- 03.04.2009
Banks too big to fail are ‘inherent problem,’ Tester says
Senator questions oversight of bailout money, calls for ‘common sense regulation’
(WASHINGTON, D.C.) – During a Capitol Hill hearing, Senator Jon Tester today grilled a panel of expert witnesses about an issue he says concerns many Montanans: How do we regulate financial institutions that are considered “too big to fail?”
Although they play a major role in the health of the U.S. economy, many of the nation’s largest investment banks have collapsed or are near collapse. Tester called the situation “an inherent problem.”
Last fall President Bush signed into law the $700 billion Wall Street bailout, formally known as the Troubled Asset Relief Program (TARP). Since then, numerous reports have emerged about misuse of the money.
Tester was the only Senate Democrat to vote against both the Wall Street bailout and the bailout of the U.S. automotive industry. He said he wasn’t convinced either bailout would work.
During today’s hearing, Tester heard input on how to improve regulation to prevent future misuse of bailout money and to restore faith in the system.
Panelist Robert Litan of the Brookings Institute told Tester the public currently has “no confidence in the regulatory system”—especially after prosecutors charged businessman Bernie Madoff with investor fraud last year. Madoff is accused of bilking millions from investors across the country, including several in Montana.
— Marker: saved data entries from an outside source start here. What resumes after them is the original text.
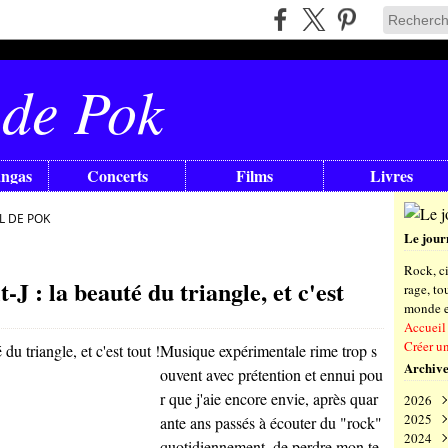
 de Pok
angas
Concerts
Films
Livres
L DE POK
Le jour
Rock, ci
 : la beauté du triangle, et c'est
rage, t
monde en
Accueil
Créer u
Musique expérimentale rime trop s
Archive
ouvent avec prétention et ennui pou
r que j'aie encore envie, après quar
2026
2025
Aoû
ante ans passés à écouter du "rock"
2024
Juil
Déc
quotidiennement, de perdre mon te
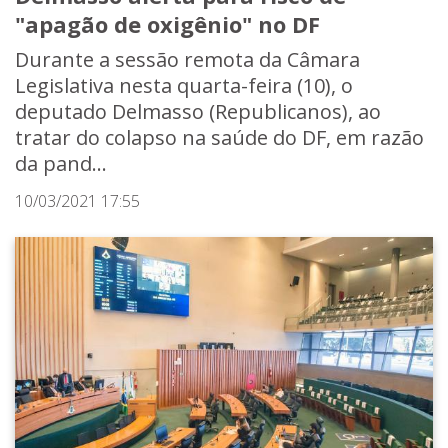
"apagão de oxigênio" no DF
Durante a sessão remota da Câmara
Legislativa nesta quarta-feira (10), o
deputado Delmasso (Republicanos), ao
tratar do colapso na saúde do DF, em razão
da pand...
10/03/2021 17:55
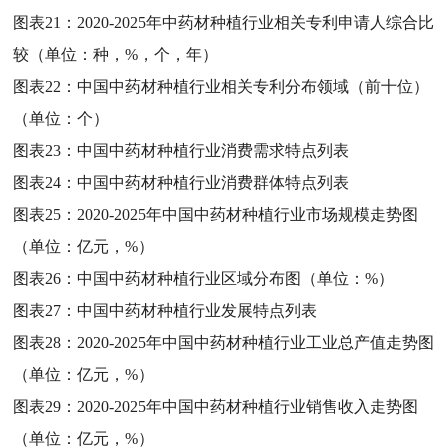
图表21：
2020-2025年中药材种植行业相关专利申请人综合比
较（单位：种，%，个，年）
图表22：
中国中药材种植行业相关专利分布领域（前十位）
（单位：个）
图表23：
中国中药材种植行业消费需求特点列表
图表24：
中国中药材种植行业消费群体特点列表
图表25：
2020-2025年中国中药材种植行业市场规模走势图
（单位：亿元，%）
图表26：
中国中药材种植行业区域分布图（单位：%）
图表27：
中国中药材种植行业发展特点列表
图表28：
2020-2025年中国中药材种植行业工业总产值走势图
（单位：亿元，%）
图表29：
2020-2025年中国中药材种植行业销售收入走势图
（单位：亿元，%）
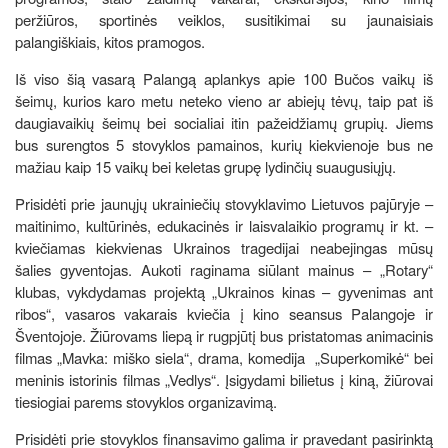
peržiūros, sportinės veiklos, susitikimai su jaunaisiais
palangiškiais, kitos pramogos.
Iš viso šią vasarą Palangą aplankys apie 100 Bučos vaikų iš
šeimų, kurios karo metu neteko vieno ar abiejų tėvų, taip pat iš
daugiavaikių šeimų bei socialiai itin pažeidžiamų grupių. Jiems
bus surengtos 5 stovyklos pamainos, kurių kiekvienoje bus ne
mažiau kaip 15 vaikų bei keletas grupę lydinčių suaugusiųjų.
Prisidėti prie jaunųjų ukrainiečių stovyklavimo Lietuvos pajūryje –
maitinimo, kultūrinės, edukacinės ir laisvalaikio programų ir kt. –
kviečiamas kiekvienas Ukrainos tragedijai neabejingas mūsų
šalies gyventojas. Aukoti raginama siūlant mainus – „Rotary“
klubas, vykdydamas projektą „Ukrainos kinas – gyvenimas ant
ribos“, vasaros vakarais kviečia į kino seansus Palangoje ir
Šventojoje. Žiūrovams liepą ir rugpjūtį bus pristatomas animacinis
filmas „Mavka: miško siela“, drama, komedija „Superkomikė“ bei
meninis istorinis filmas „Vedlys“. Įsigydami bilietus į kiną, žiūrovai
tiesiogiai parems stovyklos organizavimą.
Prisidėti prie stovyklos finansavimo galima ir pravedant pasirinktą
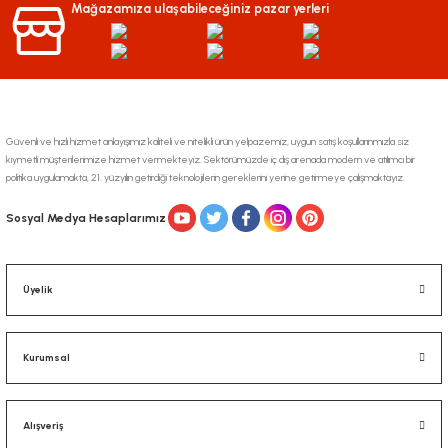
Mağazamıza ulaşabileceğiniz pazar yerleri
Ürün fiyatı diğer sitelerden daha pahalı.
Bu ürüne benzer farklı alternatifler olmalı.
Güvenli ve hızlı hizmet anlayışımız kaliteli ve nitelikli ürün yelpazemiz, uygun satış koşullarınmızla siz
kıymetli müşterilerimize hizmet vermekteyiz. Sektörümüzde iç dış arenada modern ve atılımcı bir
politika uygulamakta, 21. yüzyılın getirdiği teknolojilerin gereklerini yerine getirmeye çalışmaktayız.
Gönder
Sosyal Medya Hesaplarımız
Üyelik
Kurumsal
Alışveriş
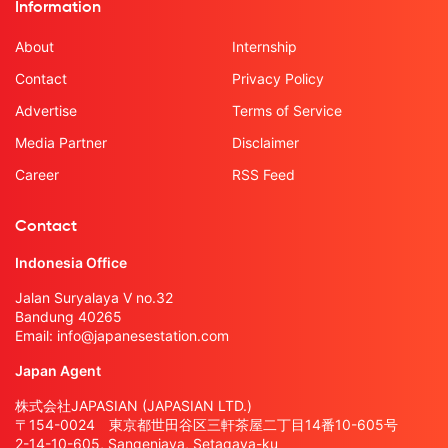
Information
About
Internship
Contact
Privacy Policy
Advertise
Terms of Service
Media Partner
Disclaimer
Career
RSS Feed
Contact
Indonesia Office
Jalan Suryalaya V no.32
Bandung 40265
Email:
info@japanesestation.com
Japan Agent
株式会社JAPASIAN (JAPASIAN LTD.)
〒154-0024 東京都世田谷区三軒茶屋二丁目14番10-605号
2-14-10-605, Sangenjaya, Setagaya-ku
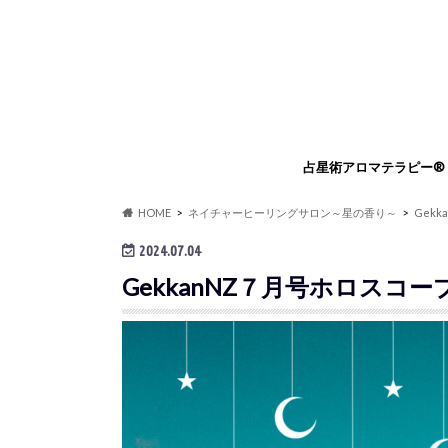
占星術アロマテラピー®
占星術アロマテラピー®
占星術アロマセラピスト
占星術アロマテラピー®
占星術フラワーエッセン
HOME
ネイチャーヒーリングサロン～星の香り～
Gekk
ングセッション
リングセッション
2024.07.04
GekkanNZ７月号ホロスコー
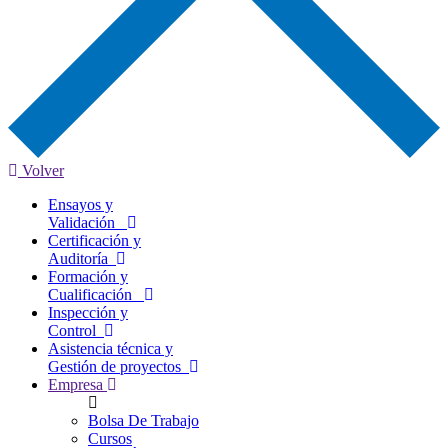
Volver
Ensayos y
Validación
Certificación y
Auditoría
Formación y
Cualificación
Inspección y
Control
Asistencia técnica y
Gestión de proyectos
Empresa
Bolsa De Trabajo
Cursos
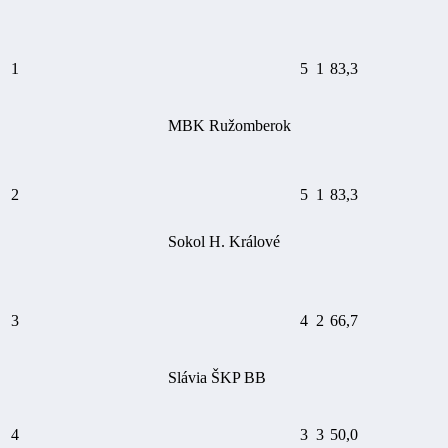
1
5
1
83,3
MBK Ružomberok
2
5
1
83,3
Sokol H. Králové
3
4
2
66,7
Slávia ŠKP BB
4
3
3
50,0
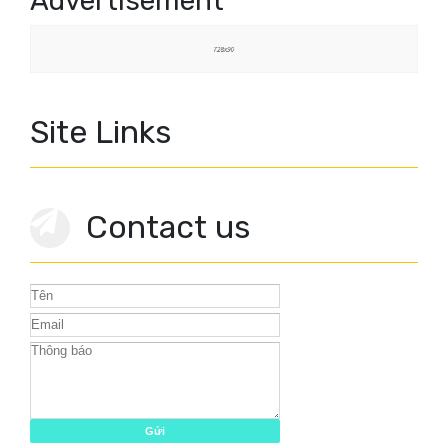
Advertisement
Site Links
Contact us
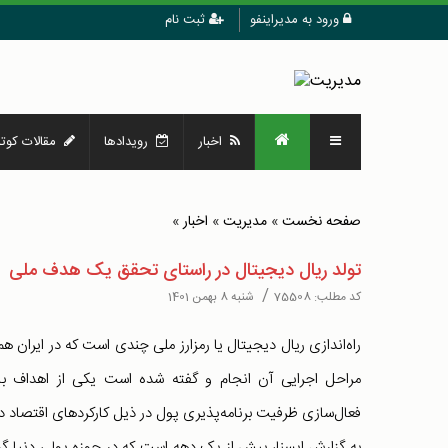
ورود به مدیراینفو
ثبت نام
اخبار
رویدادها
مقالات کوتا
صفحه نخست
»
مدیریت
»
اخبار
»
تولد ریال دیجیتال در راستای تحقق یک هدف ملی
/
کد مطلب:
75508
شنبه 8 بهمن 1401
راه‌اندازی ریال دیجیتال یا رمزارز ملی چندی است که در ایران هم
مراحل اجرایی آن انجام و گفته شده است یکی از اهداف بان
فعال‌سازی ظرفیت برنامه‌پذیری پول در ذیل کارکردهای اقتصاد 
به گزارش ایسنا، بیش از یک دهه است که در حوزه پولی دنیا گرای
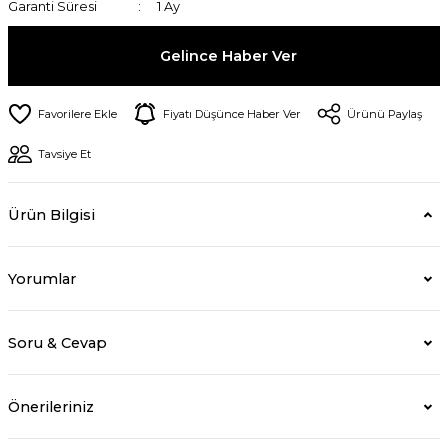
Garanti Süresi
1 Ay
Gelince Haber Ver
Fiyatı Düşünce Haber Ver
Ürünü Paylaş
Tavsiye Et
Ürün Bilgisi
Yorumlar
Soru & Cevap
Önerileriniz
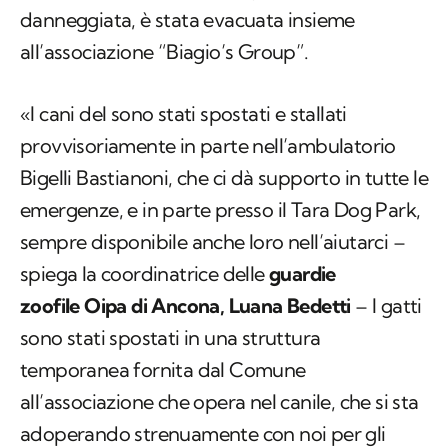
danneggiata, è stata evacuata insieme
all’associazione “Biagio’s Group”.
«I cani del sono stati spostati e stallati
provvisoriamente in parte nell’ambulatorio
Bigelli Bastianoni, che ci dà supporto in tutte le
emergenze, e in parte presso il Tara Dog Park,
sempre disponibile anche loro nell’aiutarci –
spiega la coordinatrice delle
guardie
zoofile Oipa di Ancona, Luana Bedetti
– I gatti
sono stati spostati in una struttura
temporanea fornita dal Comune
all’associazione che opera nel canile, che si sta
adoperando strenuamente con noi per gli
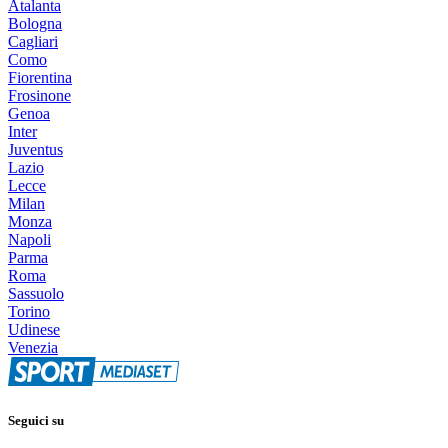
Atalanta
Bologna
Cagliari
Como
Fiorentina
Frosinone
Genoa
Inter
Juventus
Lazio
Lecce
Milan
Monza
Napoli
Parma
Roma
Sassuolo
Torino
Udinese
Venezia
Seguici su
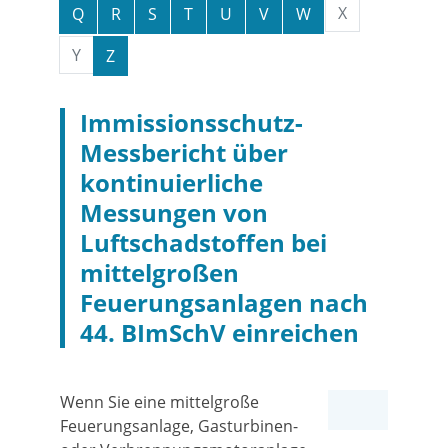
X
Q
R
S
T
U
V
W
Y
Z
Immissionsschutz-
Messbericht über
kontinuierliche
Messungen von
Luftschadstoffen bei
mittelgroßen
Feuerungsanlagen nach
44. BImSchV einreichen
Wenn Sie eine mittelgroße
Feuerungsanlage, Gasturbinen-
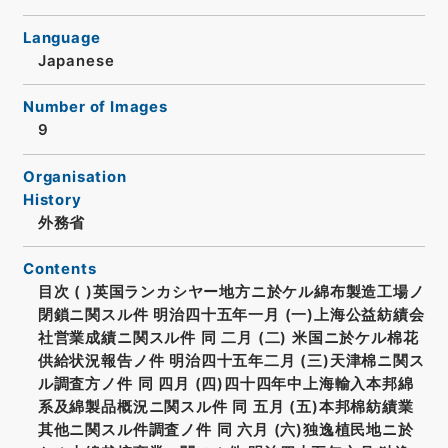
Language
Japanese
Number of Images
9
Organisation
History
外務省
Contents
目次 ( )英国ランカシヤー地方ニ於ケル綿布製造工場ノ
閉鎖ニ関スル件 明治四十五年一月 (一)上海公益紡績会
社営業成績ニ関スル件 同 二月 (二) 米国ニ於ケル棉花
供給状況報告ノ件 明治四十五年二月 (三)天津棉ニ関ス
ル調査方ノ件 同 四月 (四)四十四年中上海輸入本邦綿
系及綿製品概況ニ関スル件 同 五月 (五)本邦棉紡績業
其他ニ関スル件調査ノ件 同 六月 (六)独逸植民地ニ於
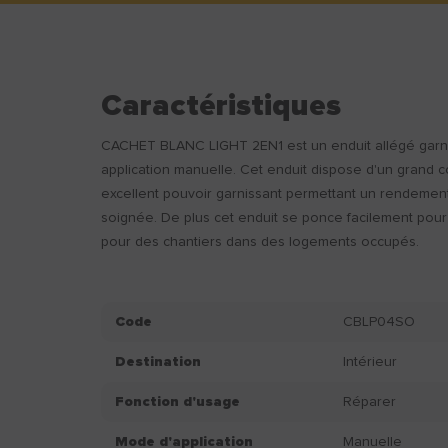
Caractéristiques
CACHET BLANC LIGHT 2EN1 est un enduit allégé garnis
application manuelle. Cet enduit dispose d'un grand co
excellent pouvoir garnissant permettant un rendement 
soignée. De plus cet enduit se ponce facilement pour
pour des chantiers dans des logements occupés.
Code
CBLP04SO
Destination
Intérieur
Fonction d'usage
Réparer
Mode d'application
Manuelle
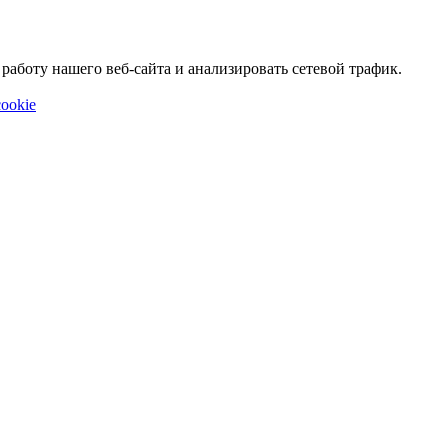
аботу нашего веб-сайта и анализировать сетевой трафик.
ookie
“I’ll just tell you I hear the same exact thing and I, quite frankly, am just as frustrated and just as furious as (the public),” Tester said. “Whether you’re talking about Madoff or talking about how some of those TARP funds were used. I think they will be fixed. I think it’s just a matter of time of getting some common sense regulation.”
During today’s hearing, panelists proposed several ideas for improving regulation. One panelist suggested the government no longer identify which financial institutions are “too big to fail.”
Tester today praised the hundreds of community banks based in Montana. Not one of them has recently failed or has accepted funding from the Wall Street bailout.